Remember that word? Thirty years ago, we heard a lot about male chauvinism. Men were male chauvinist pigs. We had oppressed women since the dawn of history. We treated women as second-class citizens. Construction workers wolf-whistled at pretty women; bosses chased their secretaries at office parties. We talked in derogatory ways about women and treated them like objects instead of human beings.

Nowadays, of course, no one uses the word chauvinism much anymore. It’s an interesting word. The Compact Oxford English Dictionary defines it generally as “extreme or aggressive support for one’s own country or group.” The secondary definition reads, “a belief held by some men that men are superior to women.” Contending that the Oxford people had confused the general term with “male chauvinism,” I turned next to my Merriam-Webster Collegiate Dictionary. Here, the secondary definition seemed more in line with the origin of the word: “an attitude of superiority toward members of the opposite sex.”

If we accept this definition as more credible, can we then make a case for female chauvinism? Are there female chauvinists? Does female chauvinism exist? Do women ever negatively consign men to a group, as in “All men are slobs” or “Men are so selfish”? Do women, who now comprise about 56 percent of our college population, ever brag about their superiority to men as men once did regarding women? Do we ever hear women talking about their husbands or lovers being dolts who can’t remember an anniversary or who shop late for Valentine’s Cards? Do we ever read novels in which most of the men are drunkards, sex molesters, cheaters in marriage, or fools at earning money?

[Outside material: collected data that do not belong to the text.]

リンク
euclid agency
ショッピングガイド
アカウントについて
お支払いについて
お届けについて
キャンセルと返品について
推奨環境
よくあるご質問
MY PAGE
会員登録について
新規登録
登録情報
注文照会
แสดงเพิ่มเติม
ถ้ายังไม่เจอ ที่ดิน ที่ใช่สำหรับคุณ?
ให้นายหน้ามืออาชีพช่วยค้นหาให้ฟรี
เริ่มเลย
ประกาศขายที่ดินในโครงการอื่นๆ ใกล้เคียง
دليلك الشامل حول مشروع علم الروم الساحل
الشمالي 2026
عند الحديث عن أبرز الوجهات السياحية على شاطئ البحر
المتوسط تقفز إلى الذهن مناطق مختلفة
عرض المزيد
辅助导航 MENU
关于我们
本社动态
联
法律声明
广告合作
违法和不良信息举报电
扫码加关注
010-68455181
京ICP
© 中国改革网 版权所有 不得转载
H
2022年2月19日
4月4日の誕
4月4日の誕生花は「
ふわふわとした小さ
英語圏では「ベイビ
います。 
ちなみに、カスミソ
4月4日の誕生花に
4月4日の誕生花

We do if we read novels like Maeve Binchy’s Whitethorn Woods (Knopf, 2007). Set in Ireland, Whitethorn Woods tells the story of the town of Rossmore and St. Anne’s Well, an ancient shrine that has attracted a steady stream of pilgrims over the centuries. A new highway project has slated the Well for destruction, and Rossmore becomes torn between those citizens who want to keep this part of the town’s heritage and those who want the benefits the highway will bring. By telling the story through the town’s inhabitants, Binchy gives us a comprehensive and sometimes humorous look at the current Irish clash between tradition and change.

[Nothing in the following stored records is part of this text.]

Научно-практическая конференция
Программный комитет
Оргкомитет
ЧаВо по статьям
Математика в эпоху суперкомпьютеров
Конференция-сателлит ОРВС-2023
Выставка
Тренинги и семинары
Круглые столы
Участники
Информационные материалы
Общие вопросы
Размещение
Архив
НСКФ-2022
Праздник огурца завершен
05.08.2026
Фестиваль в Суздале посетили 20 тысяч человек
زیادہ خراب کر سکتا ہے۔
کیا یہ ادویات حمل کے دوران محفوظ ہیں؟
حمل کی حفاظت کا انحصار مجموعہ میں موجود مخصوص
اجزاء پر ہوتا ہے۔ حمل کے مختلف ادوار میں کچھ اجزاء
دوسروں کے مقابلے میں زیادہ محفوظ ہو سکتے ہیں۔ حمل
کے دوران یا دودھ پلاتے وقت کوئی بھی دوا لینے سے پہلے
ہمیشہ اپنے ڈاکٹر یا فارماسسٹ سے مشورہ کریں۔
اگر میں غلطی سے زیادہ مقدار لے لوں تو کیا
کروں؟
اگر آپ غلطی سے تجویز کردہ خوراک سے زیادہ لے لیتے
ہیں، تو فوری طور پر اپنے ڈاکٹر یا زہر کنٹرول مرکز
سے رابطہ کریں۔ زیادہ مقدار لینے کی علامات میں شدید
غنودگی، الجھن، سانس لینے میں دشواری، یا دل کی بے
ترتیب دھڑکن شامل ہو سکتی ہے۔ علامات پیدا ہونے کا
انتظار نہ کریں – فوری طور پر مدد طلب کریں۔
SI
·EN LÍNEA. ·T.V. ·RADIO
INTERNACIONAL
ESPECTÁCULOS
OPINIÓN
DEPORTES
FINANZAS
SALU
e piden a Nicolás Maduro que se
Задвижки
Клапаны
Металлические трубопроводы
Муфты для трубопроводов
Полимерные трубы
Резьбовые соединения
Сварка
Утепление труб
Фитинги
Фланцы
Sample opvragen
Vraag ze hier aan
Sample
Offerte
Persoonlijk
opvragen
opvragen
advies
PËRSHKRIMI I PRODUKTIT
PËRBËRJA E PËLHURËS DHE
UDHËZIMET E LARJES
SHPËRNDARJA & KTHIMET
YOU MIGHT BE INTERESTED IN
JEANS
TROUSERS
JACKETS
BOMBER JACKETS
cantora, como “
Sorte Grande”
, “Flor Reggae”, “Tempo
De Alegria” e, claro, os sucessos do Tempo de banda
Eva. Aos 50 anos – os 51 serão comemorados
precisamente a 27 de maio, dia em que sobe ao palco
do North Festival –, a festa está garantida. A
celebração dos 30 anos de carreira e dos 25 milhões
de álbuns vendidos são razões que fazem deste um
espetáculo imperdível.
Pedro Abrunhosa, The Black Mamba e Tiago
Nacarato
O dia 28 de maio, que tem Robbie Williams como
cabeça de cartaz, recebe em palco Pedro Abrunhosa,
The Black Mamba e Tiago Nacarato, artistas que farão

Though I am not a Maeve Binchy fan — long ago I did read Light A Penny Candle, but Binchy’s novels are definitely in the “chick-lit” genre. I began to notice about a third of the way into Whitethorn Woods that men were usually coming off second best to the women of the village. We meet Sharon, whose father is “a wino and a gambler.” We meet Maureen and Rivka, both of whom are deserted by early lovers and then enter into bad marriages. We meet a woman whose uncle molested her and several whose husbands seem barely to have the brains to pop open a bottle of Guinness. Binchy does give us some flawed women. There is, for instance, Becca, who has arranged to have her boyfriend’s new love murdered, and Becca’s mother Gabrielle, presented as equally stunted in her morals, but even in their accounts men are presented as weak. When Becca goes to prison, her boyfriend begins sleeping with Gabrielle.

And publishers wonder why so many men don’t read fiction these days.

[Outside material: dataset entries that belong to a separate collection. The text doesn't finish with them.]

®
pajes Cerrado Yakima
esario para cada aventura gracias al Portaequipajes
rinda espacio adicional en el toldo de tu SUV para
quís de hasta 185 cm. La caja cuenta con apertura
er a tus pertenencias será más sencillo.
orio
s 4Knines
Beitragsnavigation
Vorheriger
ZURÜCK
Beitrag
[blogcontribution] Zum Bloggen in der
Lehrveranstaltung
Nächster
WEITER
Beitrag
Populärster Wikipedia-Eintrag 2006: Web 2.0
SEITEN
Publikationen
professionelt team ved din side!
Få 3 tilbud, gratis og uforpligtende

Many of the situations in this book — an older physician slyly driving a young colleague from the community, a woman who invites randomly chosen guests to a party — are both humorous and touching. Binchy writes with delightful insight about the problems of modern Ireland, and it is a man, a noble and good man, who finally solves the problem of the well. As I say, however, I was distracted from the story by the author’s comments about men. I wondered how a book would play out if it contained male characters who constantly referred to their girlfriends as sluts, who felt henpecked by their wives, whose mothers and wives were so anal about the furniture that they left it covered in the plastic wrappings?

Plato once said that only the dead have seen the end of war. If nothing else, Whitethorn Woods convinces its readers that this adage is true as well of the war between the sexes.